2024-04-26 06:35:36.534 ERROR (Thread-11) [pychromecast.socket_client] [TV(192.168.2.229):8009] Error reading from socket.
2024-04-26 06:35:36.551 WARNING (Thread-11) [pychromecast.socket_client] [TV(192.168.2.229):8009] Error communicating with socket, resetting connection
2024-04-26 06:35:36.562 INFO (Thread-11) [pychromecast.controllers] Receiver:channel_disconnected
2024-04-26 06:35:36.713 INFO (Thread-11) [pychromecast.socket_client] [TV(192.168.2.229):8009] Connection reestablished!

In 2024.5.x we will introduce a debug mode that can catch many non-thread-safe operations. Coupled with turning on asyncio debug mode this will catch ~90% of threading implementation errors in integrations

If you have an integration blocking the event loop or doing non-thread-safe operations:

  1. Install profiler integration Link to Integrations: add integration – My Home Assistant
  2. Enable asyncio debug service as soon as possible after startup Profiler - Home Assistant
  3. Watch logs for RuntimeError: Non-thread-safe operation and long asyncio delays
  4. Download and post logs with full trace

For 2024.5.x and later Home Assistant debug mode can also be enabled in configuration.yaml

homeassistant:
  debug: true
6 Likes

I checked the entire log from the crash on 4/26, there were no “RuntimeError” or “thread-safe” in the logs (or variances thereof). I also checked my current logs (running since 4/26 with profiler active and no crashes) and also came up empty.

So perhaps there is something else going on here?

If debug mode was not on it won’t be looking for or blocking the non-thread-safe operations

So I need to wait for 2024.5 and enable that debug mode?

asyncio debug mode can be already be turned on with the profiler integration today by following the instructions in Improved Stability - #11 by bdraco

For Home Assistant’s debug mode, you’ll need to wait until 2024.5 is released tomorrow.

So we’re going in circles. Yes, I did that, and it is active now (my 4 day 22 MB log file) as well as in the log file from the crash mentioned above.

In that case, I think waiting until tomorrow’s release and enabling Home Assistant debug is the way to go.

All has been well for weeks, and then HA hung on my again this morning. Of course I did not have debugging turned on at the time.

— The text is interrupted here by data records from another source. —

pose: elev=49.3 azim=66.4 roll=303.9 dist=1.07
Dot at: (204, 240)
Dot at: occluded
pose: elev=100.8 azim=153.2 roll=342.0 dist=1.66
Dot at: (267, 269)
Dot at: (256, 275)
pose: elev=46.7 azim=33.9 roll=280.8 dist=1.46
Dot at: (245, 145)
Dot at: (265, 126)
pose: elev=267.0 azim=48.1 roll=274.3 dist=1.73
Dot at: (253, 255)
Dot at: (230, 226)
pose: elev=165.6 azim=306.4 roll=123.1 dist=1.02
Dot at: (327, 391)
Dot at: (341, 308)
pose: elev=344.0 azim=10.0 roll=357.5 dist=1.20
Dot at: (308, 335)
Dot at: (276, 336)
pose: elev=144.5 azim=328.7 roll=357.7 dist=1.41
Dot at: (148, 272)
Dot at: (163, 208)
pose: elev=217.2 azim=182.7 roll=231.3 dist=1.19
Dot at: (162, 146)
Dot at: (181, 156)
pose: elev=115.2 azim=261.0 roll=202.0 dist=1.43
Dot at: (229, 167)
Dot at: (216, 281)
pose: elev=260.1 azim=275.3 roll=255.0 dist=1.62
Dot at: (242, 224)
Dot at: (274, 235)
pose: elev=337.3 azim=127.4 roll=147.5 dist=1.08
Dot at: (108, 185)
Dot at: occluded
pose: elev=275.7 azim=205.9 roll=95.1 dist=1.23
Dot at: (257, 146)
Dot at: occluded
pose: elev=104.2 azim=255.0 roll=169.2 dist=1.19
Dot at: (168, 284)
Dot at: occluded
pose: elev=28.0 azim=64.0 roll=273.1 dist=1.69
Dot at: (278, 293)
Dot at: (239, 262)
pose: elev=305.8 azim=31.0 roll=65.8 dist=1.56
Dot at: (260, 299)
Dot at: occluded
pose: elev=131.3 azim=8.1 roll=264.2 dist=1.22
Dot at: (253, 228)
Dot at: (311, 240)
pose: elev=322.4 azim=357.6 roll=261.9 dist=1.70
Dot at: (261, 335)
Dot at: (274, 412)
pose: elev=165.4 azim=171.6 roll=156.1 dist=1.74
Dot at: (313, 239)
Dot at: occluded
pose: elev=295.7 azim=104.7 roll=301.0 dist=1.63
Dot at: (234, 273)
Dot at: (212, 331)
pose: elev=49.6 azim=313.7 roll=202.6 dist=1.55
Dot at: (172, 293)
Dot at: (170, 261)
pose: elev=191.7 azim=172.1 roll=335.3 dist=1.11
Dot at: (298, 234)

From looking at the log, HA seems to have lost network connectivity entirely around 5 a.m. I restarted the container when I got up and it came up fine, and I have no evidence of anything else having network difficulty (and my HA runs in Docker on Synology DSM, I would usually get an email if the DDNS disconnects). But in addition to Chromecast errors similar to before I have a slew of timeouts, “took longer than scheduled update interval” or flat out “cannot connects” starting around that time, covering local resources (e.g. MQTT) and remote/internet ones. Very strange.

There is an updated guide available with more ways to track down problem integrations:

6 Likes

Thanks. I’m running with debug enabled now. We’ll see what happens…in a few weeks… :slight_smile:

I did find that it seems to be failing Friday mornings between 5-6, which is when I had the DSM Hyperbackup integrity check running. Maybe it’s a coincidence as I can’t think of why that would impact anything, but I rescheduled that as well, so at least I can see if it starts failing at a different time.